### Source document
What was left after 'intrinsic prescriptivity' was removed was universalizability. Moral prescriptions are supposed to be universal.
Here, he distinguished three stages of universalizability. The two that concern us here are the second and third stage which, properly understood, describe the difference between 'morality' and 'shmorality' or, in Mackie's way of presenting things, the difference between error-filled morality and reformed error-free morality.
The second stage of universalizability universalizes across such things as race, gender, and economic status. However, the error of intrinsic prescriptivity results in it being the case that people do not universalize across interests. People take their interests to be signs of an intrinsic moral property - something that all properly functioning people should react to in the same way. Those who do not respond properly are condemned and otherwise put down.
In this second stage of universalization, we look for prescriptive maxims that we are prepared not only to apply to all persons (groups of persons, nations, and so on) alike as things are, but also to go on applying no matter how individuals change their mental and physical qualities and resources and social status. And we must allow not only for changes which may, as a matter of practical, causal, possibility come about, starting from where we are, but also for differences of condition and inversions of role that could not possibly occur, and which it may take a considerable effort even to imagine. (Mackie: p. 90)

(Collection entries)

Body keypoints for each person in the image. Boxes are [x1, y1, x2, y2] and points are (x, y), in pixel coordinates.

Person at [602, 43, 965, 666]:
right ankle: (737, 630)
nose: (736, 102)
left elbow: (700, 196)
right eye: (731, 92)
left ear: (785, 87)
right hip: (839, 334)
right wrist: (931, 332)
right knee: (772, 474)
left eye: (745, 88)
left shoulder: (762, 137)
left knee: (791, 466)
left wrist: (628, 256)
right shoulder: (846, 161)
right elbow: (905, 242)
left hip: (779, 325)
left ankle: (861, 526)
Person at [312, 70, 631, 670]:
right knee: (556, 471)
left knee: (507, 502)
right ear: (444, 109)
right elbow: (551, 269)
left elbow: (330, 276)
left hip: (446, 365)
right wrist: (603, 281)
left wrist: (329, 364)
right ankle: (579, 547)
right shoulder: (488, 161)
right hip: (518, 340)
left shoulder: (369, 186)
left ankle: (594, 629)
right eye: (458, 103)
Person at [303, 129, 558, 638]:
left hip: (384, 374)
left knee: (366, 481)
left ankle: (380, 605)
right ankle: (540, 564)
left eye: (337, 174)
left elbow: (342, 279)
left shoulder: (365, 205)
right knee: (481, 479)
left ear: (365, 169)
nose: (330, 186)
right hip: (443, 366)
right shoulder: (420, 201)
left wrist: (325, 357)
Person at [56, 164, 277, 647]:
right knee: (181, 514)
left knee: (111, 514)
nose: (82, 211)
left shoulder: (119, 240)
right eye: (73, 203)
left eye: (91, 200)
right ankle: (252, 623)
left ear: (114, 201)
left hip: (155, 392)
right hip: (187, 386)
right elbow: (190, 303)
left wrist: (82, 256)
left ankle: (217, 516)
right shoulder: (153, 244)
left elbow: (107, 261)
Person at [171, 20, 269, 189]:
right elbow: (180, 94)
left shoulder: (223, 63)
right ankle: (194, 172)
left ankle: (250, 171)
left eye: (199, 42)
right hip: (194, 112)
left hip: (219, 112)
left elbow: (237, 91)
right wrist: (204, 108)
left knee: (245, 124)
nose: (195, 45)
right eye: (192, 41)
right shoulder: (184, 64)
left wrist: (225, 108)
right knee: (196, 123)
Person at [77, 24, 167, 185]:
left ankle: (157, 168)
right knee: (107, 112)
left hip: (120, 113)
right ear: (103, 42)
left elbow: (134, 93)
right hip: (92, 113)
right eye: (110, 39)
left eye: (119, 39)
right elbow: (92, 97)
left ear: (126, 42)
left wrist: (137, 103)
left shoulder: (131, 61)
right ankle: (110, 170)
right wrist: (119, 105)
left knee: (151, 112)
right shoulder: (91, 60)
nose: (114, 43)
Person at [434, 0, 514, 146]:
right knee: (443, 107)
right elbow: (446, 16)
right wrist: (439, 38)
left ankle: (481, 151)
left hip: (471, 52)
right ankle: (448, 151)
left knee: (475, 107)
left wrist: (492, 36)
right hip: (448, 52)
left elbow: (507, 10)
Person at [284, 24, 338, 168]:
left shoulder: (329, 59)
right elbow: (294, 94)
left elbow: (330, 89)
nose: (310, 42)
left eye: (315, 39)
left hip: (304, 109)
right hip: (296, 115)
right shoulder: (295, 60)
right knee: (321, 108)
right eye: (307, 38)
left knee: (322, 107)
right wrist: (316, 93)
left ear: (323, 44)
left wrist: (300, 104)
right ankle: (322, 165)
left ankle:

### Problem
According to the passage on universalizability, what does the second stage of universalizability universalize across?

### Written solution
Race, gender, and economic status.